Why Facilitated Feedback?

Why wait until the end of the semester to get feedback from your students on the Student Evaluations of Teaching in Blue? With our Facilitated Feedback program, otherwise known as Ongoing Learning Assessment, we can help you understand the student experience in your courses, regardless of modality, with enough time to effect change that can improve learning.

The Facilitated Feedback Overall Process

  1. You contact CTL to schedule an initial meeting.
  2. During the initial meeting, we will work together to plan the format of the feedback session, select questions, and discuss any issues related to the class. The most common questions include:
    • What supports your learning in this class? (Keep doing)
    • What hinders your learning in this class? (Stop doing)
    • What are specific suggestions for improving your learning in this class? (Start doing)
  3. Schedule a follow-up meeting to discuss feedback.
  4. The facilitator visits your class to conduct a facilitated feedback session.
  5. The facilitator synthesizes student responses and writes a summary for you.
  6. You meet with the facilitator to discuss the feedback and any support you would like in making changes in your courses.
  7. You discuss the feedback with your students. This is a foundational element of this process! The discussion may be a simple “thank you” for your feedback or may go more in-depth with students.
  8. The facilitator deletes notes and summary and does not share anything learned from the session with others.

This highly effective intervention can help you to make small or large adjustments midway through the semester to improve the learning experience for both you and your students. Reach out to CTL for more information or to get started:


  1. Inform your students that a colleague is coming in for the last 15-30 minutes of a class to gather feedback for student learning.
  2. The facilitator will introduce himself/ herself and explain that the purpose is to gather feedback for the instructor to support student learning during the semester and that he/she is there at the invitation of the instructor.
  3. You leave the room.
  4. The facilitator will ask 3 pre-selected questions for feedback; students will discuss in small groups (if larger class), then the whole group. During whole group report out, the facilitator will ask for information deemed most important related to each question.
  5. The facilitator will write or project feedback, noting similar responses with check marks and work to identify and build consensus.
  6. The facilitator will thank students for their feedback and dismiss class.
  7. The facilitator prepares a summary document to share and discuss at the follow up meeting with you.
  8. In the next class meeting, you discuss the feedback with students and your response.
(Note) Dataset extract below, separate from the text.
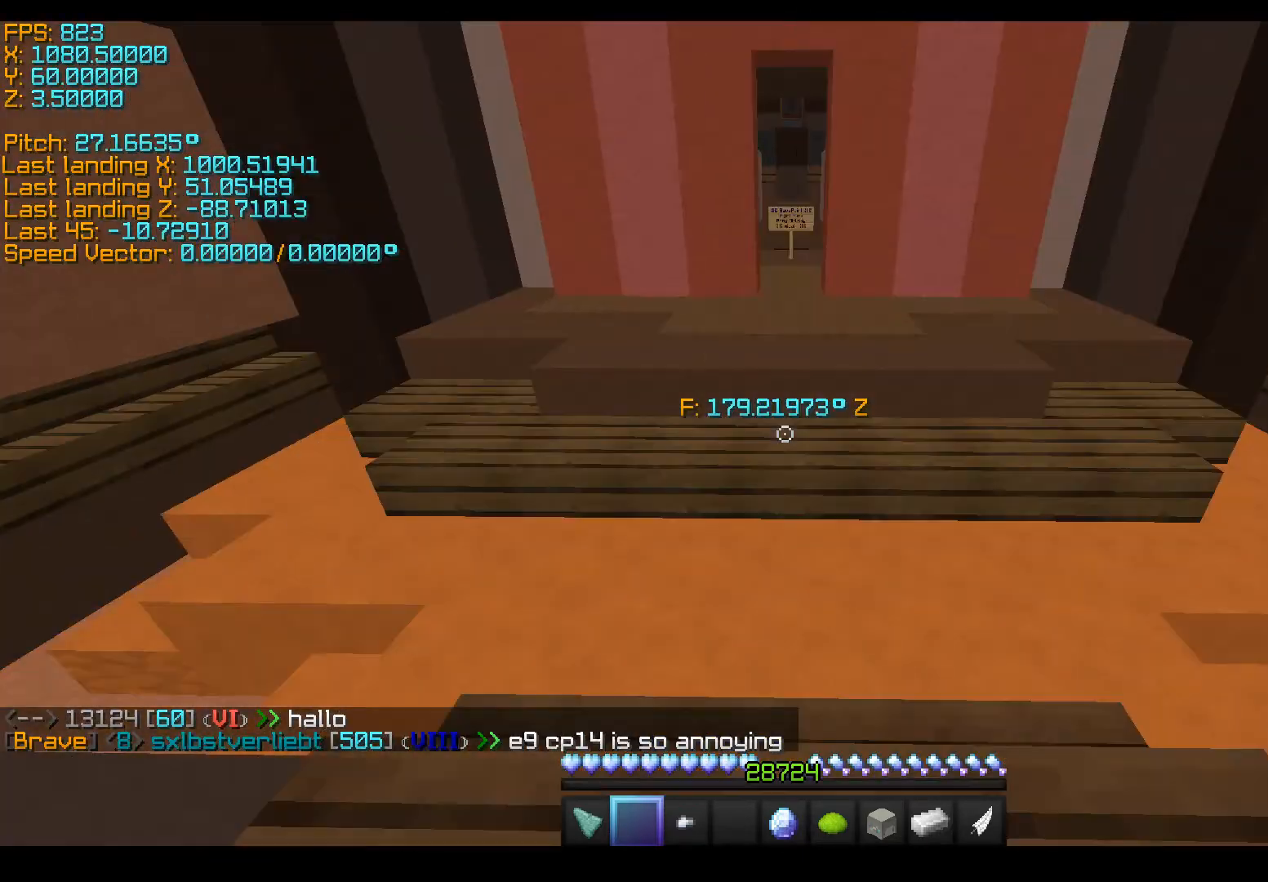
{"keys": ["w"], "events": [[500, "w", "down"]]}
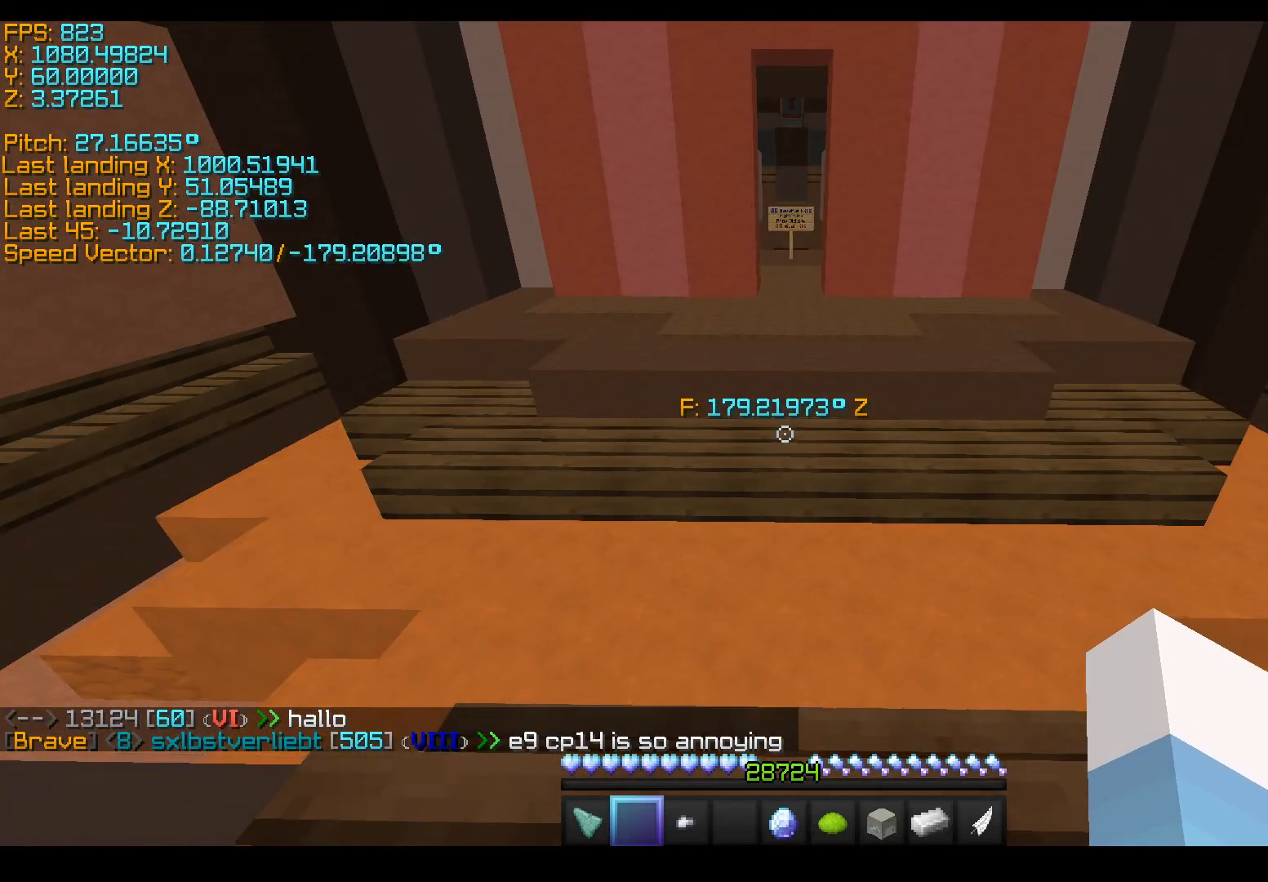
{"keys": ["space", "w"], "events": [[300, "space", "down"]]}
  1. Inform your students through an announcement in Brightspace or an email that a colleague will be running a course-feedback activity.
  2. The facilitator will create a short video or announcement explaining the purpose and process, emphasizing anonymity and constructive feedback.
  3. The facilitator will collect feedback in one of three ways:
    • Create an anonymous discussion board and randomly assign students to small groups. Post feedback questions and collect responses. Summarize responses into themes, highlighting common supports, barriers, and suggestions, and post to discussion for feedback. You are asked not to visit the discussion forum.
    • Create an anonymous Google Form with the feedback questions for students to respond to. Summarize the responses into themes, highlighting common supports, barriers, and suggestions, and email to students for feedback.
    • Create a Google Doc with the feedback questions for students to anonymously contribute to and comment on. Summarize the responses into themes, highlighting common supports, barriers, and suggestions, and ask students to comment.
  4. After the feedback is collected, the facilitator will prepare a summary document to share and discuss with you at the follow up session.
  5. You post a video or announcement acknowledging feedback, explaining which changes will be made, and which constraints prevent certain changes.
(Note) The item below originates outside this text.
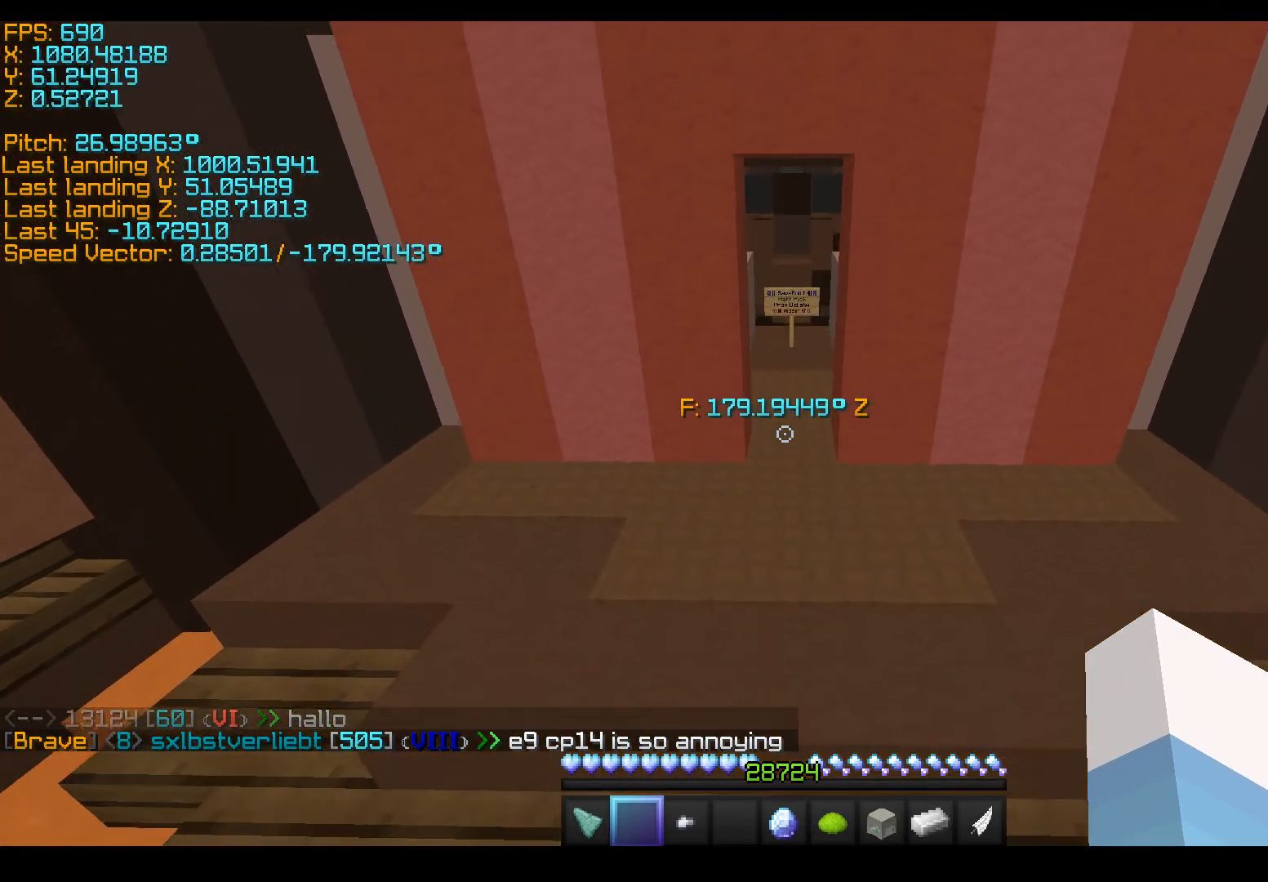
{"keys": ["w"], "events": [[300, "space", "up"]]}
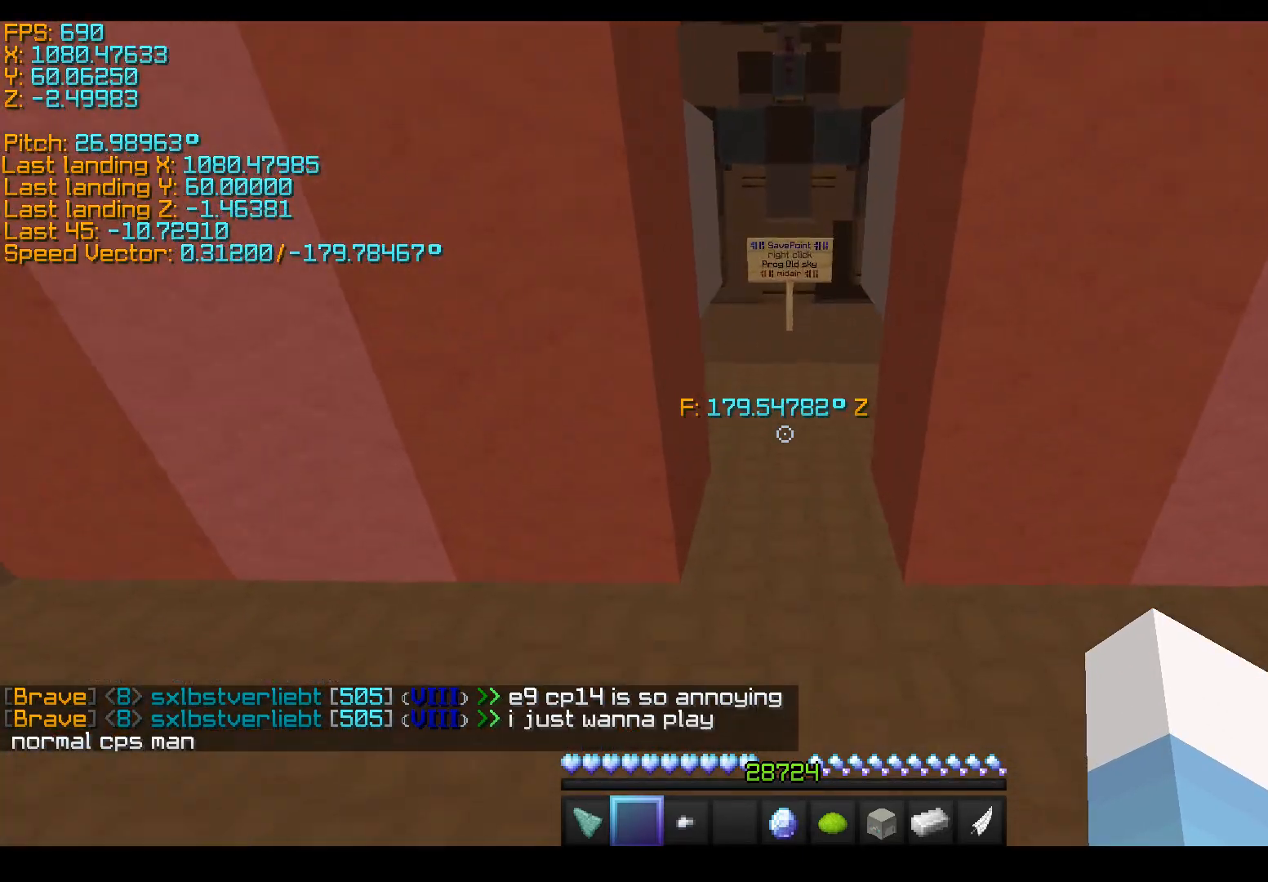
{"keys": ["w"], "events": [[250, "space", "down"], [500, "space", "up"]]}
  1. Inform your students that a colleague is coming in for the last 15-30 minutes of a class to gather feedback for student learning.
  2. The facilitator will introduce himself/ herself and explain that the purpose is to gather feedback for the instructor to support student learning during the semester and that he/she is there at the invitation of the instructor.
  3. You leave the Zoom meeting and assign the facilitator as host.
  4. The facilitator explains the purpose via screen share/slide, emphasizing confidentiality.
  5. The facilitator places students into breakout rooms of 3–4 for 5 minutes to discuss the three questions.
  6. Each breakout group types their “most important points” into a shared Google Doc, Padlet, or whiteboard visible to all.
  7. After all students return to the main Zoom room, the facilitator summarizes the comments, highlighting common supports, barriers, and suggestions. Students use the Zoom reaction tool to confirm accuracy.
  8. The facilitator prepares a summary document to share and discuss with you at the follow up session.
  9. You post an announcement in Brightspace or discuss the feedback in the next class meeting acknowledging the feedback and what actions will be taken.
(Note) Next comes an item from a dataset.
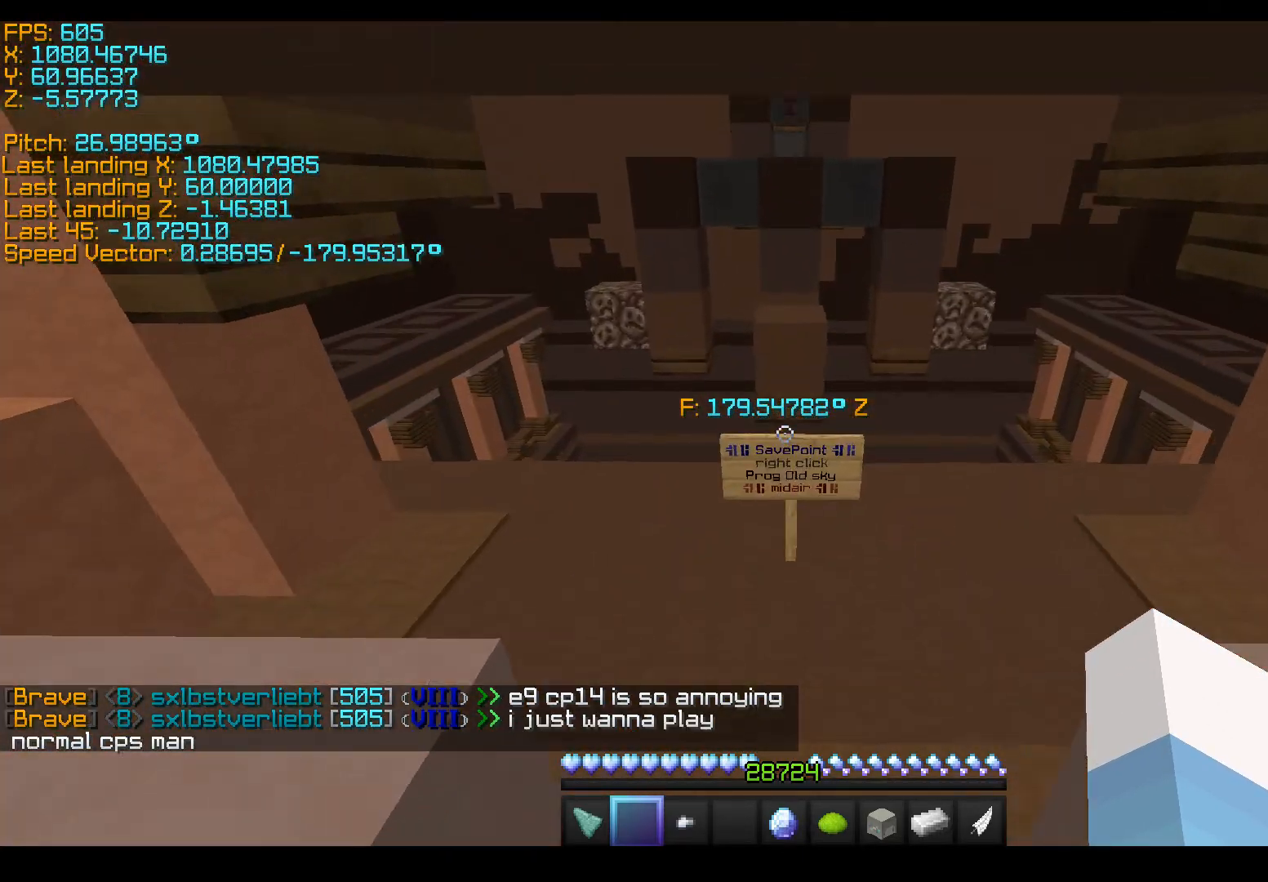
{"keys": [], "events": [[100, "w", "up"]]}
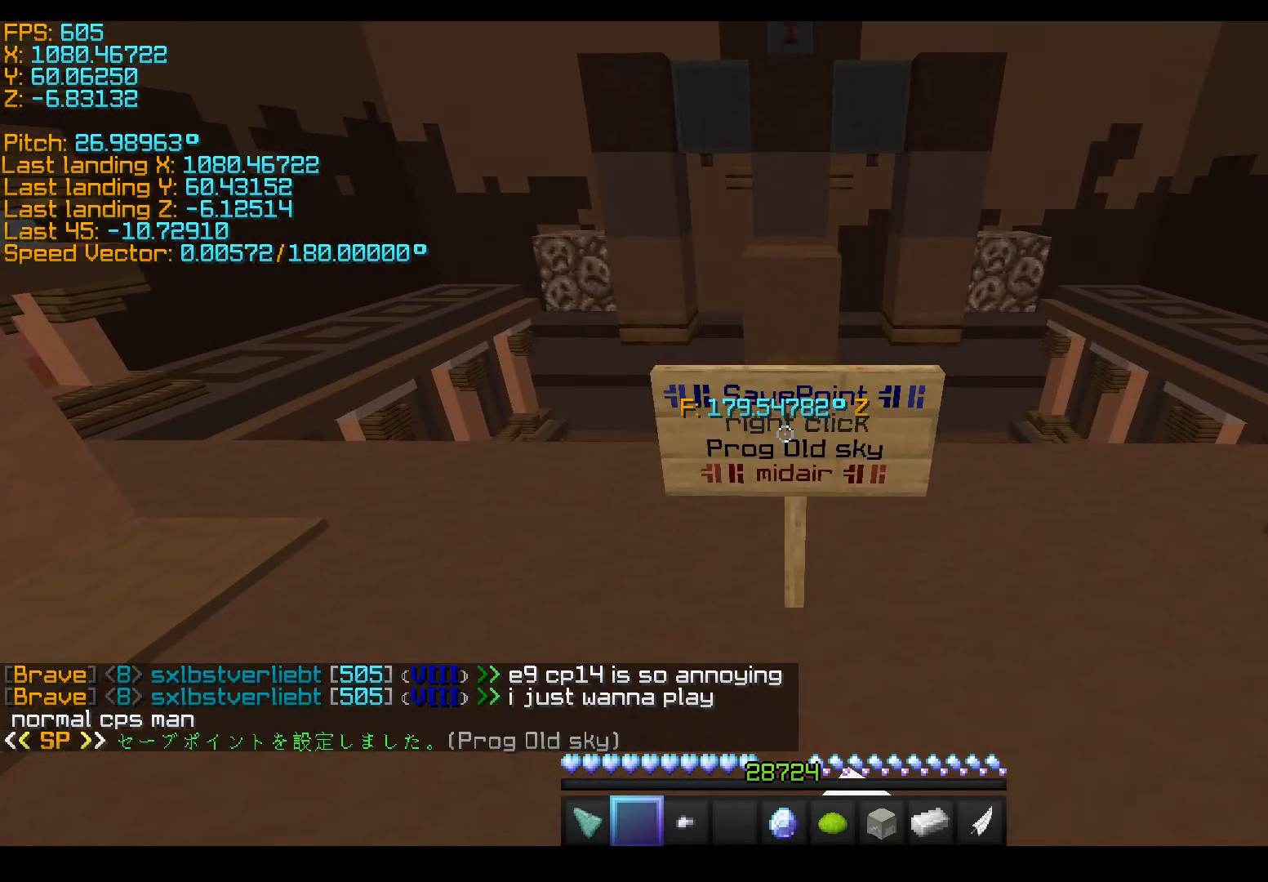
{"keys": [], "events": []}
The format for facilitated feedback was adapted for Bowdoin College use from “From SGID and GIFT to BBQ: Streamlining midterm student evaluations to improve teaching and learning”, by Margaret K. Snooks, Sue E. Neely, and Kathleen M. Williamson in POD Networks “To Improve the Academy: Resources for Faculty, Instructional, and Organizational Development”, Volume 22, Catherine M. Wehlburg, Editor. Anker Publishing Company, Inc., Bolton, Massachusetts.

Ready to get started?

Fill out this short form, and we will get back to you, to chat about your needs and/or to schedule an appointment with the facilitator as soon as we are able.

What else should I know?

Facilitated Feedback is voluntary and any information about your session is confidential. You pick the facilitator – UMPI has 5 trained facilitators! You may choose to include information from Facilitated Feedback in your peer review binder or not. Facilitated Feedback is a peer model focused on gathering timely, actionable feedback. After we prepare our report for you, we will destroy student comments and our copy of the report. All student comments will remain anonymous and aggregated.

Sample OLA questions

  • What is one thing you, as a student, can keep doing, start doing, or stop doing to improve your own learning in this course?
  • Do you have any specific recommendations for improving this course?
  • What are the strengths of this course?
  • What parts of the course aided your learning the most?
  • What are one to three specific things about the course that could be improved to better support student learning?
  • What changes might improve your learning?
  • What can we do to improve the learning environment?
  • What would you like to change about the course?
  • What have you learned in this course that you have found particularly interesting or exciting?
  • What are the instructor’s strengths?
  • What has been taught that is confusing or unclear and do you feel needs greater coverage in class?
  • What would help you get more out of this course?
  • Does the course environment feel inclusive and respectful of diverse perspectives and identities?
  • Are the goals and expectations of this course clear to you?
  • What could the instructor do to communicate instructions, deadlines, or expectations more clearly?
  • What aspects of this course keep you most engaged?
  • What changes would make you feel more motivated to participate or complete the work?
  • Do you find the feedback you receive in this course helpful to your learning? How could it be more useful?
  • Do the assessments (quizzes, papers, projects) feel like they measure what you’re learning?
  • What could make the course content feel more relevant or connected to your goals?
  • Are the course materials helping you learn effectively?